El origen de la “Misa de Gallo”: la misa de Nochebuena

La noche del 24 de Diciembre, la noche de Nochebuena, la Iglesia conmemora el nacimiento de Jesús, con la celebración nocturna de la popular “Misa del Gallo” (o Misa de Gallo), que tiene lugar a las 12 de la noche del día de Nochebuena, justo al comenzar el día de Navidad, y diferentes fuentes nos cuentan su origen. Su nombre es “Misa de Gallo” y no “Misa del Gallo” como popularmente se le designa.

Para desarraigar los restos paganos, la Iglesia primitiva Romana, con estudiada pedagogía, sustituía las fiestas paganas, y las cristianizaba. Así, el 25 de diciembre que en el Imperio se celebraba la fiesta pagana del Sol que nace, «Natalis Invicti” en el culto de Mitra, fue sustituida esta festividad pagana por la del nacimiento de Cristo, Sol que viene a iluminar las tinieblas del mundo, «luz del mundo».

El Papa Sixto III, introdujo en Roma, la costumbre de celebrar en Navidad una vigilia nocturna, a medianoche, “mox ut gallus cantaverit”, “en seguida de cantar el gallo”, en un pequeño oratorio, llamado “ad praesepium”, “ante el pesebre”, situado detrás del altar mayor. Terminada la misa, en la cual sólo comulgaba el Papa, presidía el solemne oficio de la noche en la Basílica de San Pedro. La celebración Eucarística de esta Noche Santa, comienza con una invitación instante y urgente a la alegría: «Alegrémonos todos en el Señor, porque nuestro Salvador ha nacido en el mundo».

La mayoría de los historiadores y voces más autorizadas en el tema litúrgico señalan como origen a esta tradición, al Papa Sixto III quien, en el siglo V, instauró la costumbre de celebrar una misa de vigilia nocturna en la medianoche del día de celebración del nacimiento del Mesías, tras la entrada al nuevo día (Navidad), en el “ad galli cantus” (al canto del gallo) que, según las antiguas tradiciones romanas, éste comenzaba en la medianoche con el canto del gallo.
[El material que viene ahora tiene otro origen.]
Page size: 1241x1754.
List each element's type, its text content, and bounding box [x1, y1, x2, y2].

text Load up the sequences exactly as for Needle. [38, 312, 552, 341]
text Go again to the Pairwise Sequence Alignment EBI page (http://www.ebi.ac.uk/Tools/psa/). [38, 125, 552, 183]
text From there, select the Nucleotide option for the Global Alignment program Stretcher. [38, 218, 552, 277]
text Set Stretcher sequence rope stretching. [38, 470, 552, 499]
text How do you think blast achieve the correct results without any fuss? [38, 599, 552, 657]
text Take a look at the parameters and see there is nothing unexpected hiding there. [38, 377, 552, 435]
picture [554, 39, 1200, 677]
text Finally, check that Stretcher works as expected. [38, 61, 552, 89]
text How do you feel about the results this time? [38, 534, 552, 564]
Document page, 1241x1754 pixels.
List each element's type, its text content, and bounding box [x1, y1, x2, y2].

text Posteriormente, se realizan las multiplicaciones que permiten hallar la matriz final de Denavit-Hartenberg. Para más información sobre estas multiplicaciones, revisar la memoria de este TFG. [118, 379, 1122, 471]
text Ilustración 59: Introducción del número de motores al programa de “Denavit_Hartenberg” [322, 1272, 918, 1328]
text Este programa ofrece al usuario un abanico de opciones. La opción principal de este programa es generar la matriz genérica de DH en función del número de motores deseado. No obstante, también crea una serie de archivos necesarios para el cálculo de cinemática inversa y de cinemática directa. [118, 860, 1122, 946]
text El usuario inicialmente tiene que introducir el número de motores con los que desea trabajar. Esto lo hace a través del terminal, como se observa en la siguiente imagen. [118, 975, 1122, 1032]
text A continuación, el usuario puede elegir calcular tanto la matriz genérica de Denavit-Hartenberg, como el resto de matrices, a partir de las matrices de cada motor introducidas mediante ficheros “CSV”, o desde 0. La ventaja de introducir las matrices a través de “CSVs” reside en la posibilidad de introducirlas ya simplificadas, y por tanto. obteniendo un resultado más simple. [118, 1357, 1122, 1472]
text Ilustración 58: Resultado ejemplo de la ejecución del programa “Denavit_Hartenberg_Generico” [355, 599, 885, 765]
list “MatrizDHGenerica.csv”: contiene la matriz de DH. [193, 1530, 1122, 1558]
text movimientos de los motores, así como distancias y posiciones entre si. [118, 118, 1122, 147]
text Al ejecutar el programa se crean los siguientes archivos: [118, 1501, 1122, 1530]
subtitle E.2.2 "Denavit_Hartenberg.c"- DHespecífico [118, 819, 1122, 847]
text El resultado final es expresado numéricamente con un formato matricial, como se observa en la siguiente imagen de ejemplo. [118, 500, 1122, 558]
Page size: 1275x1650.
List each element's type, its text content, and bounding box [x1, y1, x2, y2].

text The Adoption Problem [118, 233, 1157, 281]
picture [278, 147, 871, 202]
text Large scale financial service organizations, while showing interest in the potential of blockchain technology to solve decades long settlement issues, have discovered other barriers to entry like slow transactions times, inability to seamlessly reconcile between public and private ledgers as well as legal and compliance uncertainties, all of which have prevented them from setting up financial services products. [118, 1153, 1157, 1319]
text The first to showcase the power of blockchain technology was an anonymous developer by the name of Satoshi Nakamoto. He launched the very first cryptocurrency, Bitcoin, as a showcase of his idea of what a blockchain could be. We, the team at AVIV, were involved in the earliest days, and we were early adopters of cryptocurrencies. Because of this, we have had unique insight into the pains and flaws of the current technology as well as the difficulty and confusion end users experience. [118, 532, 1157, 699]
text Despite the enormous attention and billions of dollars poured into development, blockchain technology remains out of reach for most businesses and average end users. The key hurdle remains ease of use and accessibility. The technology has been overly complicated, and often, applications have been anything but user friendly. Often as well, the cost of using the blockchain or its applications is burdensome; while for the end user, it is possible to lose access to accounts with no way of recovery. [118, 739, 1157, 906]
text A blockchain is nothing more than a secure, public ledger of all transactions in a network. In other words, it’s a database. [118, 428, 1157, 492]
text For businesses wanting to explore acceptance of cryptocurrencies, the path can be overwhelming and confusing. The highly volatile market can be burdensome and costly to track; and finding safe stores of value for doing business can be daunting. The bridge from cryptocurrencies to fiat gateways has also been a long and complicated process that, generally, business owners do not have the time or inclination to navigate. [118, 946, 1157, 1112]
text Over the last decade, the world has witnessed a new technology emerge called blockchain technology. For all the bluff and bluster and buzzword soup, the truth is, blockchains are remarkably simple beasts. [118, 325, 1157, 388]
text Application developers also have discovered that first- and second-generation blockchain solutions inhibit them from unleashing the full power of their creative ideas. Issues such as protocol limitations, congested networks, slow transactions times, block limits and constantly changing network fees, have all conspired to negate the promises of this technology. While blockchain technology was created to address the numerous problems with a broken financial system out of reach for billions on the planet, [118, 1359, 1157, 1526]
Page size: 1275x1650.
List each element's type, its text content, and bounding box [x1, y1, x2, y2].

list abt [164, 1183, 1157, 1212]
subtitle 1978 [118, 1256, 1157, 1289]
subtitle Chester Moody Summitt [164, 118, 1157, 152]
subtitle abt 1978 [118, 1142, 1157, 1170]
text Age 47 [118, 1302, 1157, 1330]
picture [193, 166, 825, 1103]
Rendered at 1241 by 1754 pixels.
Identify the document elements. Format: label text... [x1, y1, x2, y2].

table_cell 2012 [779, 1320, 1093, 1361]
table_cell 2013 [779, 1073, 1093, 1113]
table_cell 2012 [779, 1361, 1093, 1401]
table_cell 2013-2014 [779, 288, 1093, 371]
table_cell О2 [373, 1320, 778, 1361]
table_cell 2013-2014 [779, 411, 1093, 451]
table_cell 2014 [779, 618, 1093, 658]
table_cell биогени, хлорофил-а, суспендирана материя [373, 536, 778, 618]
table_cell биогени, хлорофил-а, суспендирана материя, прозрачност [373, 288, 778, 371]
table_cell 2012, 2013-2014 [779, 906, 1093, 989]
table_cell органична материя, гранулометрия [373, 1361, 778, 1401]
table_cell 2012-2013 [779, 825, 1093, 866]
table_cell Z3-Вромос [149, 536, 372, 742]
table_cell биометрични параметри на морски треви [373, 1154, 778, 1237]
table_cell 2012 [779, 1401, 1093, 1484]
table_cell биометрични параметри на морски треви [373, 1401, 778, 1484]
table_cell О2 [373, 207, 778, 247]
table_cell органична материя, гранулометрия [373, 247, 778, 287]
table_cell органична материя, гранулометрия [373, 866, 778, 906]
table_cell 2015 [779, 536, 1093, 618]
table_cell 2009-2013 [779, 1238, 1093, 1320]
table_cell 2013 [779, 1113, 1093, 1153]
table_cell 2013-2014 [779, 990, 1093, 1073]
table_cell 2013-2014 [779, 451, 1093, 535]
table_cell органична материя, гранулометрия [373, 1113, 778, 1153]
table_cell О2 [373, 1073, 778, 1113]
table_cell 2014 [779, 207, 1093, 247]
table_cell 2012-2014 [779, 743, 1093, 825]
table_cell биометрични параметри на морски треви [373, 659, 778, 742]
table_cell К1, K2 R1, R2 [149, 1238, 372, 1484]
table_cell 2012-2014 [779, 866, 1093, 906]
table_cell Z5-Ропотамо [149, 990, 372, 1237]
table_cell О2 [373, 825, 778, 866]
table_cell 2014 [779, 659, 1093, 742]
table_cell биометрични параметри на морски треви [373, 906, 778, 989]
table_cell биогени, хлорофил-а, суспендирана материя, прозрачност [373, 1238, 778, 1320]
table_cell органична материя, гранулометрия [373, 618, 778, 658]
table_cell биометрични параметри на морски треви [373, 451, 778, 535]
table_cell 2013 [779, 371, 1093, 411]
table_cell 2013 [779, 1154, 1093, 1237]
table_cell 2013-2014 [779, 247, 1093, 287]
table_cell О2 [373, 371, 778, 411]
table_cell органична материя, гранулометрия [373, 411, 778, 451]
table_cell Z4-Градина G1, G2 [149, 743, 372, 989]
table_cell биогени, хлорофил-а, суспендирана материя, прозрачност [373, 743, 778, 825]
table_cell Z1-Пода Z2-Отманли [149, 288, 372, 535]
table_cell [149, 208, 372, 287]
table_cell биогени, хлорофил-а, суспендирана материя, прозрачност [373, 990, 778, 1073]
Otras fuentes nos relatan una antiquísima fábula, según la cual, durante el nacimiento de Jesucristo había un gallo en el pesebre, que fue el primer ser vivo que presenció y pregonó tal acontecimiento a los cuatro vientos: primero a la mula y al buey, después a los pastores y sus ovejas y, por último, a las gentes que vivían en los alrededores. De esta forma, la llegada al mundo del Mesías fue anunciada  “ad galli cantus”, es decir, al canto del gallo.

Este orden de aviso dio lugar a las denominaciones populares que han recibido las tres misas de Navidad: la primera es la del gallo o de la aurora, la segunda es la misa de los pastores, y la tercera es la de la gente.

Finalmente, hay quienes aseguran que el origen del nombre de la Misa del Gallo tiene su origen en la celebración de la misma en la Basílica de S. Petrum in Gallicantum (San Pedro en Gallicantu) en Jerusalén. Cuentan que esta iglesia tomó su nombre del episodio evangélico que relataba como `Jesús advirtió a Pedro que éste le negaría tres veces antes de que el gallo cantase´.

De cualquier manera, desde hace siglos, la tradición navideña cristiana celebra esta Misa nocturna en adoración al nacimiento del niño Jesús en Nochebuena, en la primera hora del día de Navidad.

Aunque es de arraigada costumbre celebrarla a medianoche, en algunas ocasiones el horario de la Misa se adapta a las necesidades de la comunidad y puede adelantarse.